Sección de texto
□ □ □ □
Ponce no logra frenar el conflicto con la Policía Local

La plantilla de la Policía Local de Arucas mantiene un pulso al alcalde del municipio, José María Ponce. Las dos partes se reunieron ayer en el salón de plenos para intentar acercar posturas, aunque por ahora todo parece seguir igual. El origen de la rebelión policial se encuentra en la supresión de un complemento de sueldo que cobraban todos los agentes por fines de semana los trabajasen en efecto o no. Como respuesta a la reducción de ingresos, los agentes han decidido cumplir el horario y turnos estrictamente. Al no hacer horas extras, está quedando patente la falta de agentes en el municipio. Tanto es así que el pasado fin de semana tan sólo un policía local trabajaba para una población de 36.000 habitantes.

Ponce asegura que se está dialogando para llegar a un entendimiento, aunque no tiene intención de dar marcha atrás en su decisión de suprimir el complemento de sueldo.

Fue la oposición la que destapó en el pleno celebrado esta semana la situación. El socialista Ángel Víctor Torres preguntaba al alcalde que cuál era la problemática que se estaba viviendo en el cuerpo de Policía Local. Entonces Ponce reconocía que «la problemática es muy importante», pero en vías de solución. Los socialistas entienden que la situación «preocupante». Más medios. Mientras se resuelven las cosas, el Ayuntamiento de Arucas está a la espera de la inminente llegada de tres nuevas motos destinadas a la Policía Local así como un coche patrulla. Los vehículos son aportados por el Gobierno de Canarias y el Cabildo de Gran Canaria. Lo que no habrá este año son más agentes. Y es que la convocatoria de ocho nuevas plazas de policía no se materializará hasta el próximo 2008. Como el mismo Ponce reconoció en el pleno de esta semana, ya no da tiempo de convocar este año.
□ □ □ □
Material proporcionado
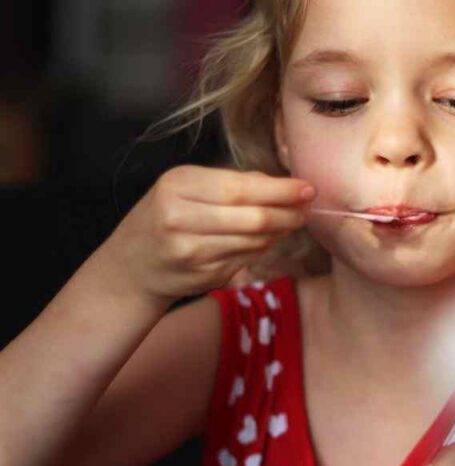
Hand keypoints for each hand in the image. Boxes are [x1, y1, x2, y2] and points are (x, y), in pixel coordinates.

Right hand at [97, 166, 313, 302]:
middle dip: (289, 214)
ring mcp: (191, 252)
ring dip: (279, 232)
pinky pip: (247, 259)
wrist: (130, 266)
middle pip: (254, 218)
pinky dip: (262, 249)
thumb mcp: (185, 188)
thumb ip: (230, 183)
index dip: (281, 190)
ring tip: (290, 222)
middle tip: (308, 209)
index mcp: (177, 186)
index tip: (308, 188)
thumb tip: (281, 184)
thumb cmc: (165, 216)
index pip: (241, 188)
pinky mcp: (203, 276)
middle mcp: (180, 219)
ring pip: (255, 241)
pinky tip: (265, 240)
□ □ □ □
Qué se pide
Explica en una a tres oraciones por qué, según la noticia sobre la Policía Local de Arucas, los agentes han decidido cumplir el horario y los turnos estrictamente. Este material procede de otra fuente.

Respuesta escrita
Los agentes lo hacen como respuesta a la reducción de sus ingresos. Esa reducción se debe a la supresión de un complemento de sueldo que todos cobraban por los fines de semana, los trabajaran en efecto o no.